Stored entries
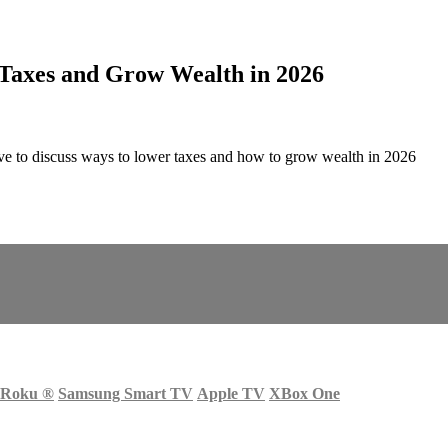
 Taxes and Grow Wealth in 2026
e to discuss ways to lower taxes and how to grow wealth in 2026
Roku
®
Samsung Smart TV
Apple TV
XBox One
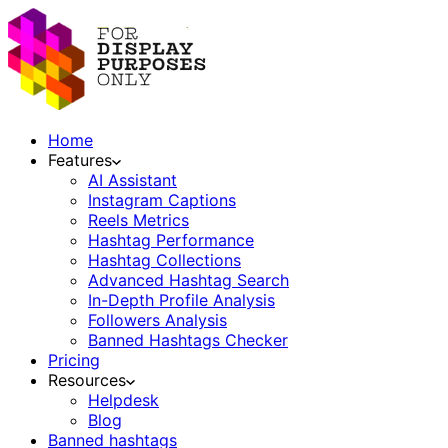
Home
Features
AI Assistant
Instagram Captions
Reels Metrics
Hashtag Performance
Hashtag Collections
Advanced Hashtag Search
In-Depth Profile Analysis
Followers Analysis
Banned Hashtags Checker
Pricing
Resources
Helpdesk
Blog
Banned hashtags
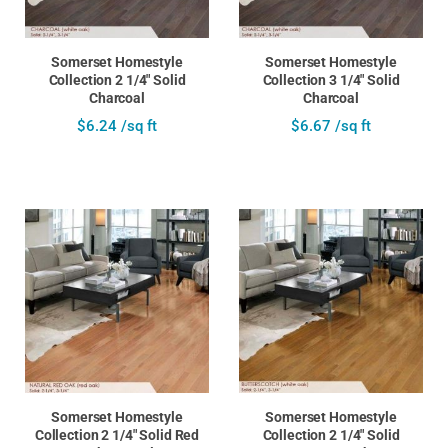
Somerset Homestyle
Somerset Homestyle
Collection 2 1/4" Solid
Collection 3 1/4" Solid
Charcoal
Charcoal
$6.24 /sq ft
$6.67 /sq ft
Somerset Homestyle
Somerset Homestyle
Collection 2 1/4" Solid Red
Collection 2 1/4" Solid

WHAT YOU HAVE TO DO: Transcribe all data precisely. Pictures are not copied.

COMPLETED TASK:
 Taxes and Grow Wealth in 2026
e to discuss ways to lower taxes and how to grow wealth in 2026
Roku
®
Samsung Smart TV
Apple TV
XBox One
Home
Features
AI Assistant
Instagram Captions
Reels Metrics
Hashtag Performance
Hashtag Collections
Advanced Hashtag Search
In-Depth Profile Analysis
Followers Analysis
Banned Hashtags Checker
Pricing
Resources
Helpdesk
Blog
Banned hashtags
Somerset Homestyle
Somerset Homestyle
Collection 2 1/4" Solid
Collection 3 1/4" Solid
Charcoal
Charcoal
$6.24 /sq ft
$6.67 /sq ft
Somerset Homestyle
Somerset Homestyle
Collection 2 1/4" Solid Red
Collection 2 1/4" Solid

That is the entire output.